Selon cette étude, le salaire mensuel moyen brut club par club hors primes a atteint (classement du plus élevé au plus bas, montant et classement pour la saison 2016/2017) :
1. PARIS (PSG) : 750. 000 euros (2016/2017 : 470. 000 euros #1)
2. MARSEILLE (OM) : 223.000 euros (2016/2017 : 130.000 euros #4)
3. MONACO (ASM) : 200.000 euros (2016/2017 : 198. 000 euros #2)
4. LYON (OL) : 130.000 euros (2016/2017 : 146. 000 euros #3)
5. NICE (OGC Nice) : 115.000 euros (2016/2017 : 118. 000 euros #5)
6. SAINT-ETIENNE (ASSE) : non publié - autour de 75-80.000 euros (2016/2017 : 52. 000 euros #8)
7. BORDEAUX (FCGB) : 65.000 euros (2016/2017 : 80. 000 euros #6)
8. RENNES (SRFC ou Stade Rennais) : 65.000 euros (2016/2017 : 52. 000 euros #9)
9. LILLE (Losc) : 56.000 euros (2016/2017 : 75. 000 euros #7)
10. NANTES (FCN) : 50.000 euros (2016/2017 : 28. 500 euros #14)
11. TOULOUSE (TFC) : 50.000 euros (2016/2017 : 40. 000 euros #11)
12. GUINGAMP (EAG ou En Avant de Guingamp) : 40.000 euros (2016/2017 : 32. 000 euros #13)
13. METZ (FCM) : 35.000 euros (2016/2017 : 24.600 euros #18)
14. CAEN (SMC ou Stade Malherbe) : 35.000 euros (2016/2017 : 35. 000 euros #12)
15. MONTPELLIER (MHSC) : 34.600 euros (2016/2017 : 44. 000 euros #10)
16. ANGERS (SCO ou sporting club de l'Ouest) : 30.000 euros (2016/2017 : 25. 000 euros #16)
17. DIJON (DFCO) : 29.000 euros (2016/2017 : 20. 600 euros #20)
18. STRASBOURG (RCS) : 25.000 euros (promu, saison 2016/2017 en Ligue 2)
19. TROYES (Estac) : 22.500 euros (promu, saison 2016/2017 en Ligue 2)
20. AMIENS (ASC) : 15.000 euros (promu, saison 2016/2017 en Ligue 2)

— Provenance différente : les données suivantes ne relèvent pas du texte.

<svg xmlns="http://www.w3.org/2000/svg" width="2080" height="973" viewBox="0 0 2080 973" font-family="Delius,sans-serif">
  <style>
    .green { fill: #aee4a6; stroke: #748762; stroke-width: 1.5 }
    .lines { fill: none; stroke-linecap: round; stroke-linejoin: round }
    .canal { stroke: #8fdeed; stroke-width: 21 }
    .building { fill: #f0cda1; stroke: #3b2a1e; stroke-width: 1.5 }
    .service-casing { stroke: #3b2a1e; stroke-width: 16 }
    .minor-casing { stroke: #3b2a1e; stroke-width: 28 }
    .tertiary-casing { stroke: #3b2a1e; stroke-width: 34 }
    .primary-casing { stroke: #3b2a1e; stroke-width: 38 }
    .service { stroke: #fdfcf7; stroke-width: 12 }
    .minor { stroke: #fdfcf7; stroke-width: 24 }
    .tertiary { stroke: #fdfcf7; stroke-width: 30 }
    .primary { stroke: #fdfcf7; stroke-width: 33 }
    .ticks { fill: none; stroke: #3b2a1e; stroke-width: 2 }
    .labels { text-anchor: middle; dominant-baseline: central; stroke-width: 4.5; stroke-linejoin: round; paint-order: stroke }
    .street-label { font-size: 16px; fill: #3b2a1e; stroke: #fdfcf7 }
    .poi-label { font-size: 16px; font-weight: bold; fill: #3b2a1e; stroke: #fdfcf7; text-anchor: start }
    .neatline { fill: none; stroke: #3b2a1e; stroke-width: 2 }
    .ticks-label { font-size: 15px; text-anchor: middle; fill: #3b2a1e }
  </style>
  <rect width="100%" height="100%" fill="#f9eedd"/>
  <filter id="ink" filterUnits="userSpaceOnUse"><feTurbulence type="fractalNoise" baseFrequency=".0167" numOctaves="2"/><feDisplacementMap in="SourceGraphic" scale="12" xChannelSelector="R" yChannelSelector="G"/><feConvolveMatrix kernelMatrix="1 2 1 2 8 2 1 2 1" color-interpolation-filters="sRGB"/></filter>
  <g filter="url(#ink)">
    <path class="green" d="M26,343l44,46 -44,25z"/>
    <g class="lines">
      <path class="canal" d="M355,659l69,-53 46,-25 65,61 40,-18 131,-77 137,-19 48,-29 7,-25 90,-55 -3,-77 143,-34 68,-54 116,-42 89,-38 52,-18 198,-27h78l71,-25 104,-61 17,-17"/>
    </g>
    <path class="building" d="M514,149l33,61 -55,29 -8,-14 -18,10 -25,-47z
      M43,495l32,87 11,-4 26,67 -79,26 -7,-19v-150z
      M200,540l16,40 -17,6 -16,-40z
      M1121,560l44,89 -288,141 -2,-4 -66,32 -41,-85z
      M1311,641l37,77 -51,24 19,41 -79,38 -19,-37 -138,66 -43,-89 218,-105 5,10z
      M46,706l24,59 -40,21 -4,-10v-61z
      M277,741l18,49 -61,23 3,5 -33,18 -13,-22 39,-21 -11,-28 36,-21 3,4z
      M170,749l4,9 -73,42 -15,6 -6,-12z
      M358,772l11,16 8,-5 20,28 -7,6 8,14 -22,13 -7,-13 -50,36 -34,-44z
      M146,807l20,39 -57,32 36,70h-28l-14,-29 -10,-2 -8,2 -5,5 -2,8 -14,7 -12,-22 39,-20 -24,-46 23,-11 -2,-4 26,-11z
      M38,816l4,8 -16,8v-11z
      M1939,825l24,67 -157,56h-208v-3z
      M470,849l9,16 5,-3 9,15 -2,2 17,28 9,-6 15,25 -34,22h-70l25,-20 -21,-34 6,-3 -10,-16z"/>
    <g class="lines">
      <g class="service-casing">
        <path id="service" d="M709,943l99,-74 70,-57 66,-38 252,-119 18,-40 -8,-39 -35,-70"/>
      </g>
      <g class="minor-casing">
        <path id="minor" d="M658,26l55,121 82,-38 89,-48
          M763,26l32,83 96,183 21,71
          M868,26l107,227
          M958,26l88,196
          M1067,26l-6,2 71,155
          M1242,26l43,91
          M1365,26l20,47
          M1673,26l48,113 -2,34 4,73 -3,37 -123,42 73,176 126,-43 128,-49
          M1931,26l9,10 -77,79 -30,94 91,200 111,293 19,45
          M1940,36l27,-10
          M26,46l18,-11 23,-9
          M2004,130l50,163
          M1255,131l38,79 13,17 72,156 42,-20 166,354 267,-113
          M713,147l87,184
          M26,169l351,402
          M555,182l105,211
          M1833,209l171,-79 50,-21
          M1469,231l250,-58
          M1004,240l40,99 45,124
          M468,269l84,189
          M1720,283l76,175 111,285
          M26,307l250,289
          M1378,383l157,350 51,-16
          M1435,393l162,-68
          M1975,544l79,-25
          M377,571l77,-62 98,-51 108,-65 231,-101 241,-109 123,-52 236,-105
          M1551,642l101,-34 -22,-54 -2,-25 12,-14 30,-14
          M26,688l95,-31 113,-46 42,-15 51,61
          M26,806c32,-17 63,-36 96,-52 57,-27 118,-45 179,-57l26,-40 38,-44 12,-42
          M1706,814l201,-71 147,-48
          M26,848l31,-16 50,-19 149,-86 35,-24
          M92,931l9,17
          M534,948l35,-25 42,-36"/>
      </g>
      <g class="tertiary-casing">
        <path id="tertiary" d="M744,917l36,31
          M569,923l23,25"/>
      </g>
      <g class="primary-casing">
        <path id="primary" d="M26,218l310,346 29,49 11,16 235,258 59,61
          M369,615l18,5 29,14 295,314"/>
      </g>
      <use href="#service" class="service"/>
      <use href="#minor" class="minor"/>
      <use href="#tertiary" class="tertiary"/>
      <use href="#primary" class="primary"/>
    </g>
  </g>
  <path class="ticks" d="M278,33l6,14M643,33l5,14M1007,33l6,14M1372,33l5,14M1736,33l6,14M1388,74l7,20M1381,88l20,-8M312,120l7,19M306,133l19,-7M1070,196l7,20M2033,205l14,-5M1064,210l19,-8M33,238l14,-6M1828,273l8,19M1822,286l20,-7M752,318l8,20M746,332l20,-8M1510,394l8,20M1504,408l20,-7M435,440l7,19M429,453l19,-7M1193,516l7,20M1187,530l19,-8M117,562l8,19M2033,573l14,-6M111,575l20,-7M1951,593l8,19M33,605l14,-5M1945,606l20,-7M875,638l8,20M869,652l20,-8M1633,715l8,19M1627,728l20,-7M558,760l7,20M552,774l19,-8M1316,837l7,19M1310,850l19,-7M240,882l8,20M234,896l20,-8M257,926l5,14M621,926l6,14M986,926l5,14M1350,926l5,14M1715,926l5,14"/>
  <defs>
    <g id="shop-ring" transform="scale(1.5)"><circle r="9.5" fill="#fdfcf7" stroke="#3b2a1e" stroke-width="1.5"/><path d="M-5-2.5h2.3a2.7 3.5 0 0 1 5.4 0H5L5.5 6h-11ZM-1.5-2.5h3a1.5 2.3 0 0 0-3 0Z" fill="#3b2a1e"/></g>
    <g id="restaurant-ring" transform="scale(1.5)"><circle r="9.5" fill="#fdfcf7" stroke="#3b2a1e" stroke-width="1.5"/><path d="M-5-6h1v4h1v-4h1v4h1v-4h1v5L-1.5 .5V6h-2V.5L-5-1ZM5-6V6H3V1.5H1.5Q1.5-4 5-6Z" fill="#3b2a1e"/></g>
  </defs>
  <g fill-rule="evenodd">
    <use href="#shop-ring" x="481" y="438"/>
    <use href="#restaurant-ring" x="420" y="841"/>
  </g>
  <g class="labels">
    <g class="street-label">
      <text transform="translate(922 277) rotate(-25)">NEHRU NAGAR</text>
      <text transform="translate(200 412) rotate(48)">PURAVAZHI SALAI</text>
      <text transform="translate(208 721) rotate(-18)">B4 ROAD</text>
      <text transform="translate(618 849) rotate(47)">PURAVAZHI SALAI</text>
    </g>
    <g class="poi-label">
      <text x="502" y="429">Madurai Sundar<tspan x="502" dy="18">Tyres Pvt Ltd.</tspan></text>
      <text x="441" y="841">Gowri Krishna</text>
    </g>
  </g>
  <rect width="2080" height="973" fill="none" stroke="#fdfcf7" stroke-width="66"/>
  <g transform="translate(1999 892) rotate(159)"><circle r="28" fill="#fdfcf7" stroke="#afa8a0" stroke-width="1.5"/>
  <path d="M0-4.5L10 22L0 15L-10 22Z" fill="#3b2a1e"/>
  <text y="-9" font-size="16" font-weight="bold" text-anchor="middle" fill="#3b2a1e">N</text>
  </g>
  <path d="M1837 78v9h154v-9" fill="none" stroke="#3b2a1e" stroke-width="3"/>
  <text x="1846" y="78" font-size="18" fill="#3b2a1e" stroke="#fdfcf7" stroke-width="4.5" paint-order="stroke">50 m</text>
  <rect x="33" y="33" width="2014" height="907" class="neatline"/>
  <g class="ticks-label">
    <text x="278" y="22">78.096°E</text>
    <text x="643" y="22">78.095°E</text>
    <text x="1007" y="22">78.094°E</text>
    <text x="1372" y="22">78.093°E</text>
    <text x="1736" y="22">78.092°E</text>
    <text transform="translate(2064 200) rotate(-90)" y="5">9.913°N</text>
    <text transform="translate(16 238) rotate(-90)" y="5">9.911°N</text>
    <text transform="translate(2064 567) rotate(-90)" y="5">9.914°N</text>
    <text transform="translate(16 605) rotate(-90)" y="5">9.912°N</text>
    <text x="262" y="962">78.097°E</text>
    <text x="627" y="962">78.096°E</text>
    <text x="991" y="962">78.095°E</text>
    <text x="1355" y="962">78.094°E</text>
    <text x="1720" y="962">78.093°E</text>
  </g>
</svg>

Pour la saison 2016/2017, il ressortait des estimations du quotidien sportif un salaire brut moyen mensuel de près de 50.000 euros et un salaire brut médian 38.000 euros hors primes.

Le salaire fixe représente 91% de la rémunération d’un joueur professionnel de Ligue 1 et 90% en ligue 2, le solde correspondant à des primes (source DNCG, rapport financier, saison 2016/2017).

En Ligue 1, les 10% des joueurs les mieux rémunérés concentrent à eux seuls plus de la moitié (54%) du total des salaires fixes des joueurs, toujours d’après les statistiques de la DNCG pour la saison 2016/2017.

Dans son étude, la DNCG indique que « le salaire contractuel du joueur le mieux payé de Ligue 2 est inférieur au salaire contractuel moyen des joueurs de Ligue 1 ».